I’ve seen all the Twilight movies and read all the Twilight books, mostly so I can criticize them properly. I have to admit that the first and third movies were almost tolerable, which made them much better than the books. Breaking Dawn 2, which deals with the most interesting, most potentially exciting, biggest letdown half of the last book, also had the potential to be an almost decent movie.
Vampire Bella and her new family of wolves and vampires form an army to protect her half-vampire child against the murderous vampire ruling class.
The posters bill Breaking Dawn 2 as “the epic finale that will live forever,” but now that I’ve seen it I have to report that these taglines were misprinted (I blame autocorrect). They should have read “the insipid finale that will feel like it goes on forever.” As you might expect, this is a movie only fans will like.
The movie begins with Bella (Kristen Stewart) becoming a vampire. In the book version, this meant that she suddenly becomes interesting – she stops being so irritatingly shy and demure, she starts tussling with cougars, she grows a superpower, and she and vampire hubby Edward (Robert Pattinson) can finally be on an equal footing (as opposed to their previous stalker/stalkee relationship). In the movie, however, she’s just as blank and stare-y as always, but her eyes are a different color. In fact, her “mind shield” superpower can best be described as super blur stare.
OMG, I have HANDS now!
Gone from this movie too is Jasper (Jackson Rathbone) as the vampire army drill sergeant teaching everyone to rip people’s heads off because he used to be a vampire child soldier during the Civil War (which is a much more interesting story than Bella’s, so maybe that’s why they cut it). Instead, Jasper and Alice (Ashley Greene) take off for parts unknown and we’re subjected to endless scenes of Edward and Bella’s ridiculously named, overly toothed, super creepy-ass CGI baby.
You can tell it’s their kid because it’s already blankly staring.
Inexplicably, no one realizes how creepy Renesmee is. They fawn over her like she’s the best thing since sliced bread, especially wolfy Jacob (Taylor Lautner), who has “imprinted” on her. Wolf Jacob seems to have been growing throughout the movie series (he started out dog sized) and is now roughly the size of an aircraft carrier, so it’s his job to protect creepy Renesmee.
And by ‘protect’ I mean ‘hang around waiting to bone her until she grows up.’
Super creepy baby grows into super creepy little girl (Mackenzie Foy) who communicates only by jamming her thoughts into other people’s brains, except when required by the plot to ask questions like “Mommy, why are the bad people trying to kill me?” (I guess that’s why they all love her – she MADE them).
Well, you see sweetie, it’s because you’re super creepy.
Renesmee’s creepiness does freak out OTHER people though. And they report her existence to the Italian vampire ruling class – the Volturi. The penalty for making a vampire baby is death, so Aro (Michael Sheen) and his super creepy minions Jane (Dakota Fanning) and Alec (Cameron Bright) head to Washington to take care of business.

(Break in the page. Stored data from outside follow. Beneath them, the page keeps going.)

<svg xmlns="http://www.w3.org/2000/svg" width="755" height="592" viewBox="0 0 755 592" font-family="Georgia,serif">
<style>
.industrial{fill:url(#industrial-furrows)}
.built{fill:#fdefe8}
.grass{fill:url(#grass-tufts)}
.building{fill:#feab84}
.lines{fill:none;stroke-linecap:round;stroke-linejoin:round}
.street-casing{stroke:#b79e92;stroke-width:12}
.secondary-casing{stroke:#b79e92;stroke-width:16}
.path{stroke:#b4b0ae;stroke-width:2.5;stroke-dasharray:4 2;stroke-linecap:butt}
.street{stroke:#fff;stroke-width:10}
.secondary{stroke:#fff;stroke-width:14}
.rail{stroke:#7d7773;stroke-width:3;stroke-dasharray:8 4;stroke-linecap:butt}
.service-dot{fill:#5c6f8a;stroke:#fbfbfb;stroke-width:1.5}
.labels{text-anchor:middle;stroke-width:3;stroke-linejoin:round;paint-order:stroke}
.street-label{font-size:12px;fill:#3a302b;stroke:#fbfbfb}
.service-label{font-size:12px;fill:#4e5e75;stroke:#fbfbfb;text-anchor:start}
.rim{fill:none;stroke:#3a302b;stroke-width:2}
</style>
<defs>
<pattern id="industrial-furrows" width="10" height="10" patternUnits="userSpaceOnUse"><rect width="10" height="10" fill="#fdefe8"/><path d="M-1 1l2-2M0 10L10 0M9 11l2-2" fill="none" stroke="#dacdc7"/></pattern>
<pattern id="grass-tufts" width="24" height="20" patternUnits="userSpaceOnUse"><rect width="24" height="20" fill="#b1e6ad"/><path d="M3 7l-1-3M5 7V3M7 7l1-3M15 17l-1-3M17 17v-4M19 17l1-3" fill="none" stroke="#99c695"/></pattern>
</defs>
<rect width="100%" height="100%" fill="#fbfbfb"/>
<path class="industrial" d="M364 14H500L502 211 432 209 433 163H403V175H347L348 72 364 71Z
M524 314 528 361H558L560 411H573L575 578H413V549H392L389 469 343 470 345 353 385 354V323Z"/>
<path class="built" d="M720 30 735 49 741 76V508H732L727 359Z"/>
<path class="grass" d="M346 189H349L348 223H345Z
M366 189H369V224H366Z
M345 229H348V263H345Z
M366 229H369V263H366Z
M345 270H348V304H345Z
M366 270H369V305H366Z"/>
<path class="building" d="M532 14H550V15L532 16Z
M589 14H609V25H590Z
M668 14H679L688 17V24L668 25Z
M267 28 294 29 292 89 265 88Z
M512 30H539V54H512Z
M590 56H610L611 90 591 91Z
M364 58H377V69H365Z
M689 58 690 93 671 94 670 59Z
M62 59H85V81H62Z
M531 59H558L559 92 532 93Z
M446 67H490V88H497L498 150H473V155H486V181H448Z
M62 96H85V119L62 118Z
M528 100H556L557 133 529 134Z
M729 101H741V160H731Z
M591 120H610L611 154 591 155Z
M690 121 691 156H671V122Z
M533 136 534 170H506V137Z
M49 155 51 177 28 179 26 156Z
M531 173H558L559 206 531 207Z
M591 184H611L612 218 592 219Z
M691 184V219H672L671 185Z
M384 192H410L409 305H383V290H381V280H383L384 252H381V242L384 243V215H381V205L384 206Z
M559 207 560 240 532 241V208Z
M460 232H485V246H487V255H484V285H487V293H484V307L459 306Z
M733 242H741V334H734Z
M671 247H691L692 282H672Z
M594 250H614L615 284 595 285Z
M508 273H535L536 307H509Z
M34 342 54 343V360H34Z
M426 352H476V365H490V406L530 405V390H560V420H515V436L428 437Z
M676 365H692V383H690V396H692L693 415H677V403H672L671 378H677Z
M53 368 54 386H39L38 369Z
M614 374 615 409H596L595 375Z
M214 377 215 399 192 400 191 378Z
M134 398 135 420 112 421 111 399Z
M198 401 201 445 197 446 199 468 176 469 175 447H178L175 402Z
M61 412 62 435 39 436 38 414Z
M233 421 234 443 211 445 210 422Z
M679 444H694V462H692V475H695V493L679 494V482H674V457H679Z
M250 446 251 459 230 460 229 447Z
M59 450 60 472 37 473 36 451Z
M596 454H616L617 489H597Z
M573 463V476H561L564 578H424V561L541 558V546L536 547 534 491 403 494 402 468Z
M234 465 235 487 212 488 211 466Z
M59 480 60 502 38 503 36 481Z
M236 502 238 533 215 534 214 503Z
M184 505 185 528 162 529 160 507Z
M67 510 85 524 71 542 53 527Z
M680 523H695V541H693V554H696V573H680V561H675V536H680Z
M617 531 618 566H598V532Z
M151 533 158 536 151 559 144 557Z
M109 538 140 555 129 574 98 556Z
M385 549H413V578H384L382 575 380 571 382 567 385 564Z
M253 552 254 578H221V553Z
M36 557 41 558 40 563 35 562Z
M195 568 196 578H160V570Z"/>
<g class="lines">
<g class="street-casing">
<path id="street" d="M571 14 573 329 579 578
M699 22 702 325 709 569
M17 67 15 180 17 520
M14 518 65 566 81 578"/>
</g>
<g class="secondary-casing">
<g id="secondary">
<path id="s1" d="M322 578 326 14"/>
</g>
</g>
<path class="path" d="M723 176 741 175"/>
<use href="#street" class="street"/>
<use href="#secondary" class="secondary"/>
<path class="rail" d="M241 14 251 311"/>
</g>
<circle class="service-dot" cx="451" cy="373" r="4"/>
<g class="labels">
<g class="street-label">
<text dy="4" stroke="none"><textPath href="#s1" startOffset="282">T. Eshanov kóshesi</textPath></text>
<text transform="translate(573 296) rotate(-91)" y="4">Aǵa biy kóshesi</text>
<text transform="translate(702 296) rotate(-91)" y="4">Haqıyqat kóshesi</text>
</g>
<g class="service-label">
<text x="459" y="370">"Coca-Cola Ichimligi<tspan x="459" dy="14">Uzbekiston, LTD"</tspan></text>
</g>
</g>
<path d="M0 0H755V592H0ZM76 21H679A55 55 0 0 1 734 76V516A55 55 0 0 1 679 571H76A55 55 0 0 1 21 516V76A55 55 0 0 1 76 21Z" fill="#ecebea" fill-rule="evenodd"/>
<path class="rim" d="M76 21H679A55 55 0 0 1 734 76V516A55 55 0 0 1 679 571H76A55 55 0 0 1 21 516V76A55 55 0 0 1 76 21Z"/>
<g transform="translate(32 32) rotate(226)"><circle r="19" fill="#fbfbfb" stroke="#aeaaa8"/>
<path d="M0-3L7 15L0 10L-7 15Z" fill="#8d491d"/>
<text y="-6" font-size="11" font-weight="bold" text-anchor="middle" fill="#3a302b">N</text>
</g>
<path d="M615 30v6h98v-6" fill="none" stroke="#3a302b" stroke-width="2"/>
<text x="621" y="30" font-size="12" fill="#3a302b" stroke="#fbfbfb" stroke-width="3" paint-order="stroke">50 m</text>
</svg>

Read: stare them creepily to death.
Apparently they have decided to mail themselves to Washington by international ground parcel, though, because it takes them about three months to get there, during which time the Cullens have managed to round up an entire army of superpowered vampires who also hate the Volturi. Most of their superpowers are variations of the super creepy staring superpower that Edward and Bella seem to share, along with the super lack of personality shared by everyone in this series.

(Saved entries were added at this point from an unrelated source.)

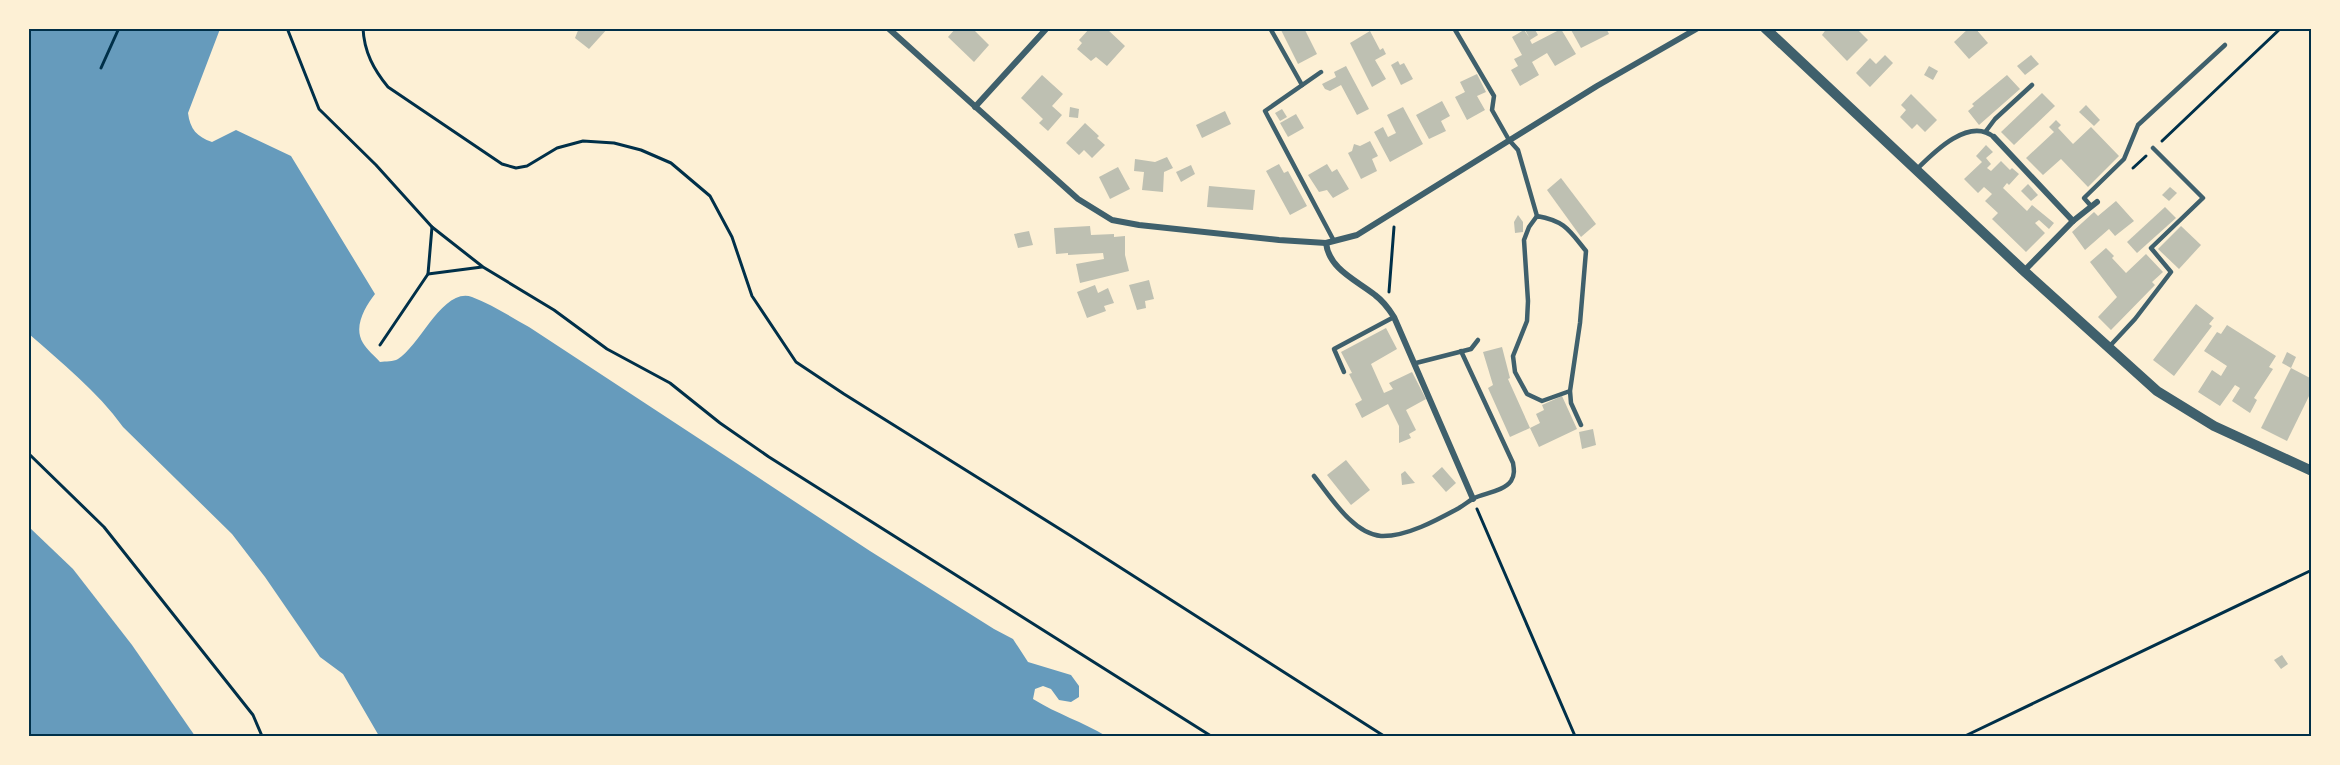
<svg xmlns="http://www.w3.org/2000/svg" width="2340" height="765" font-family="Cabin,sans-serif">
  <rect width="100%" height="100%" fill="#fdf0d5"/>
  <!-- water -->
  <g fill="#669bbc">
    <path d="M29,29H220L188,113C190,129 197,137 212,142L236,130L291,156L375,294C365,307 353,327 363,343C367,350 375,356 380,362C386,361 393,362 398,359C420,346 443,287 472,297C491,304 511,317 529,327L870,551L994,629L1013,639L1028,662L1071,675L1079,686V697L1071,702L1059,700L1051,689L1043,686L1035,689L1033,699C1057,714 1083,722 1106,736H379L343,674L320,657L265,577L232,534L123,427C97,391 62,363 29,334Z"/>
    <path d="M29,527L73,569L132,645L195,736H29Z"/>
  </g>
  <!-- building -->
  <g fill="#bec0b2">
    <path d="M579,28H608L589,49L575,38Z"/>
    <path d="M956,28H972L989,45L974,62L948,37Z"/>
    <path d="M1090,28H1106L1125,46L1107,66L1096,57L1091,61L1077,49L1082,43L1079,40Z"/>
    <path d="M1280,28H1304L1317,54L1298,64Z"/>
    <path d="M1524,28H1534L1538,35L1530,40L1532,44L1561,29L1576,54L1555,66L1547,53L1532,62L1539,75L1520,86L1511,70L1518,66L1514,59L1522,55L1512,37L1524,30L1529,37Z"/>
    <path d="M1570,28H1606L1609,34L1581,48Z"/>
    <path d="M1827,28H1856L1868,40L1847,61L1822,35Z"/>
    <path d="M1969,28H1975L1988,43L1969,59L1954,42Z"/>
    <path d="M1370,31L1380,50L1383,48L1386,54L1375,60L1386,79L1372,87L1350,43Z"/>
    <path d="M1885,55L1893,63L1870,87L1856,73L1870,58L1876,64Z"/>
    <path d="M2031,55L2039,64L2025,75L2017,66Z"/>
    <path d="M1398,61L1400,65L1404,63L1413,79L1401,85L1391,65Z"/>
    <path d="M1346,66L1369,109L1357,115L1341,85L1330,91L1325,89L1322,84L1336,77L1334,72Z"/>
    <path d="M1929,66L1938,71L1933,80L1924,75Z"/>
    <path d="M1477,74L1486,92L1477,96L1485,110L1467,120L1455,97L1465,92L1460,82Z"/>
    <path d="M1042,75L1063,94L1052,106L1062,115L1048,131L1039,123L1043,119L1021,98Z"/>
    <path d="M2007,75L2020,89L1979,125L1968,111L1974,106L1972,104Z"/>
    <path d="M2042,93L2055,106L2014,145L2001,132Z"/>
    <path d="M1911,94L1937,120L1925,132L1917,124L1912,129L1900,117L1906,110L1901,105Z"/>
    <path d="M1442,101L1450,116L1441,121L1446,131L1429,139L1416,115Z"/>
    <path d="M2086,105L2100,120L2094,126L2079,112Z"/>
    <path d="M1070,107L1079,109L1078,118L1069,117Z"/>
    <path d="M1403,107L1423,144L1390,162L1374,132L1383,127L1388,137L1396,133L1387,115Z"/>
    <path d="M1282,109L1287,117L1280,121L1275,113Z"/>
    <path d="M1225,111L1231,124L1202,138L1196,125Z"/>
    <path d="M1296,114L1304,128L1288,137L1280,123Z"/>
    <path d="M2056,120L2061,125L2058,128L2073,144L2091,127L2119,156L2088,187L2061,159L2043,175L2026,158L2054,132L2049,127Z"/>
    <path d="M1085,123L1099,136L1097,138L1105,145L1092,158L1084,150L1079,155L1066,143Z"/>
    <path d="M1370,141L1378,156L1372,159L1377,171L1361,179L1348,153L1352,151L1354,144L1360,146Z"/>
    <path d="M1986,145L1993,152L1986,158L1991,164L1987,168L1991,171L2001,161L2010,170L2012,168L2019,174L2009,185L2007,183L2003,188L2027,211L2032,205L2054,223L2049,229L2039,220L2035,223L2045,233L2026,252L1992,219L1998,213L1985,201L1992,194L1984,187L1978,193L1964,179L1982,162L1976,156Z"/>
    <path d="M1167,157L1173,168L1164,172L1163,192L1142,190L1144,172L1134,171L1135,159L1155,162Z"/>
    <path d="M1279,164L1284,173L1288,171L1307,206L1290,215L1266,171Z"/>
    <path d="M1327,164L1332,172L1337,169L1349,189L1333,198L1327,190L1319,192L1308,175Z"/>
    <path d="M1191,165L1195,174L1181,182L1176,172Z"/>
    <path d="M1118,167L1130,189L1110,199L1099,177Z"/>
    <path d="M1561,178L1596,224L1581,237L1547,190Z"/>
    <path d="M2028,184L2038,195L2031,201L2021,191Z"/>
    <path d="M1209,186L1255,190L1253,210L1207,207Z"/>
    <path d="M2170,187L2177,193L2169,201L2162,195Z"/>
    <path d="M2116,201L2134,221L2115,236L2109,229L2085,250L2072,232L2094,212L2098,216Z"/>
    <path d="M2165,207L2176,218L2137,253L2127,242Z"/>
    <path d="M1518,215L1523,222V232L1515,233L1514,222Z"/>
    <path d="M1090,226L1091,235L1114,234V237L1125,236V255L1129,271L1080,283L1076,264L1104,259L1103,253L1068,255V253L1056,254L1054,228Z"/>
    <path d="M2181,226L2201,245L2179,269L2158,249Z"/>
    <path d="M1029,231L1033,245L1018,248L1014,234Z"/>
    <path d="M2106,248L2114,256L2112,258L2126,273L2146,254L2163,272L2152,282L2155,285L2111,330L2098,317L2117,297L2090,262Z"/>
    <path d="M1149,280L1154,299L1145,301L1146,308L1137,310L1129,285Z"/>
    <path d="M1095,285L1098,293L1108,288L1114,303L1104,306L1106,311L1087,318L1077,292Z"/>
    <path d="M2196,304L2214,318L2209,324L2212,326L2174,376L2153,360Z"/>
    <path d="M2227,325L2276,356L2269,367L2273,369L2254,398L2257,400L2250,413L2232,401L2240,388L2235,385L2220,406L2198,392L2212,370L2221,376L2227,366L2204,351L2217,332L2221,334Z"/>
    <path d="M1386,328L1397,349L1371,364L1384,393L1393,389L1389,383L1412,372L1426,399L1406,410L1416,430L1409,434L1411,438L1399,443V426L1388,404L1362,418L1355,404L1362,400L1349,374L1352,373L1341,352Z"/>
    <path d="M1502,347L1510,378L1508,379L1530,428L1510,437L1488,388L1493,385L1483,352Z"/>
    <path d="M2287,352L2296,357L2291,368L2282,363Z"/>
    <path d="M2291,368L2312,379V390L2287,441L2261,428Z"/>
    <path d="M1562,396L1577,429L1539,447L1530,428L1540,423L1536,414L1544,410L1542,405Z"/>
    <path d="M1593,429L1596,445L1582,449L1579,432Z"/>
    <path d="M1346,460L1370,490L1351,505L1327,475Z"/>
    <path d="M1442,467L1456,483L1446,492L1432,476Z"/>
    <path d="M1405,471L1415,483L1402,485L1401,474Z"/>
    <path d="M2282,655L2288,664L2281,669L2274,660Z"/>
  </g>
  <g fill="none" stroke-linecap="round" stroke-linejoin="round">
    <!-- path -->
    <g stroke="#003049" stroke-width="3">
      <path d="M287,28L319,109L376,165L432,227L483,267L554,310L607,349L670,383L720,423L769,457L1211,736"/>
      <path d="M363,28C364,52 374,70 388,87L502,164L516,168L527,166L557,148L583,141L614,143L641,150L671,163L710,196L732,237L752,296L796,362L844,394L1071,536L1384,736"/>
      <path d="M101,68L119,28"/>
      <path d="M2162,141L2281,28"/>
      <path d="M2133,168L2146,156"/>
      <path d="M428,274L482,267"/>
      <path d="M1389,292L1394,227"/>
      <path d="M380,345L428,274L432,227"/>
      <path d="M28,453L104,527L253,715L262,736"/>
      <path d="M1477,509L1575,736"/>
      <path d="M1965,736L2312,570"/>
    </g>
    <!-- service -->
    <g stroke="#3f606c" stroke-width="4.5">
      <path d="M1270,28L1302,85"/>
      <path d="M1454,28L1494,96L1492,110L1509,140L1518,150L1537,216"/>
      <path d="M1321,72L1265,111L1334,241"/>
      <path d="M1986,131L1995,119L2032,85"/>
      <path d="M1917,169C1935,151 1969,117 1994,137"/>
      <path d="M2091,206L2084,198L2124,159L2138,125L2225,45"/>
      <path d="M2108,348L2135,319L2171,272L2151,248L2203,198L2153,148"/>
      <path d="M1416,363L1471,349L1478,340"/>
      <path d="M1344,372L1334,349L1394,317"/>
      <path d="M1570,391L1542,401L1527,394L1515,372L1513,356L1527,321L1528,301L1524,240L1529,227L1537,216C1565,221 1569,230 1586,251L1580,323L1570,391L1571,403L1581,425"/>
      <path d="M1314,476C1330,496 1353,534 1381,536C1406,537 1437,520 1459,508C1464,505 1469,501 1474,498C1485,493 1504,491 1511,481C1515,475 1514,469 1513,463L1461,351"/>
    </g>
    <!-- minor -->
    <g stroke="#3f606c" stroke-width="6">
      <path d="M888,28L1078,199L1112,220L1139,225L1279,240L1326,243L1357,235L1597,86L1698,28"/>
      <path d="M975,107L1047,28"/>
      <path d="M1994,137L2073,221"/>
      <path d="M1326,243C1329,269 1356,280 1375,295C1383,301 1389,309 1394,317L1473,499"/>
      <path d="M2024,271L2073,221L2097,202"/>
    </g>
    <!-- tertiary -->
    <path stroke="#3f606c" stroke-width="10" d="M1765,28L2024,271L2157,391L2214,426L2312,471"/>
  </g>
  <!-- border -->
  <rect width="2340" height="765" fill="none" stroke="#fdf0d5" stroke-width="60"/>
  <rect x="30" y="30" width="2280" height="705" fill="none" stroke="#003049" stroke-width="2"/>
</svg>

Oh well. At lease Lee Pace is nice to look at.
All this is way more boring than it needs to be and lasts approximately 100 years. Finally, around the time that the popcorn left in the bottom of your bucket has become sentient and started writing its own insipid vampire love stories, the final showdown arrives. In the book, the climax is a lot of epic standing followed by the Volturi giving up and going home (no, I’m not making that up. I wish I was).
And then they all went home. The end.
Thankfully director Bill Condon (no points for guessing what his unfortunate childhood nickname was) realized that you cannot spend two hours building up to a climax that doesn’t happen in a movie, so they do actually have some action. But they have to tweak the plot a little bit. I didn’t think it was possible, but the new ending is actually EVEN CHEAPER than the old one. When it happened, I was cackling like a mad witch and my friend actually shouted “WHAT?!? THIS IS BULLSH**!”
And then they all went for a leisurely fake jog. The end.
If you’re a Twilight fan, you will love this movie. It’s sappy, it’s trite, and it ends with a montage that will rival the one the graduating committee played at your high school prom. There is a moment in which you will feel, as my other friend put it, that you have fallen into a parallel universe, but in the end you will love it. Everyone else: you can approximate the experience of seeing Breaking Dawn Part 2 by watching the soap opera channel for about six and a half hours.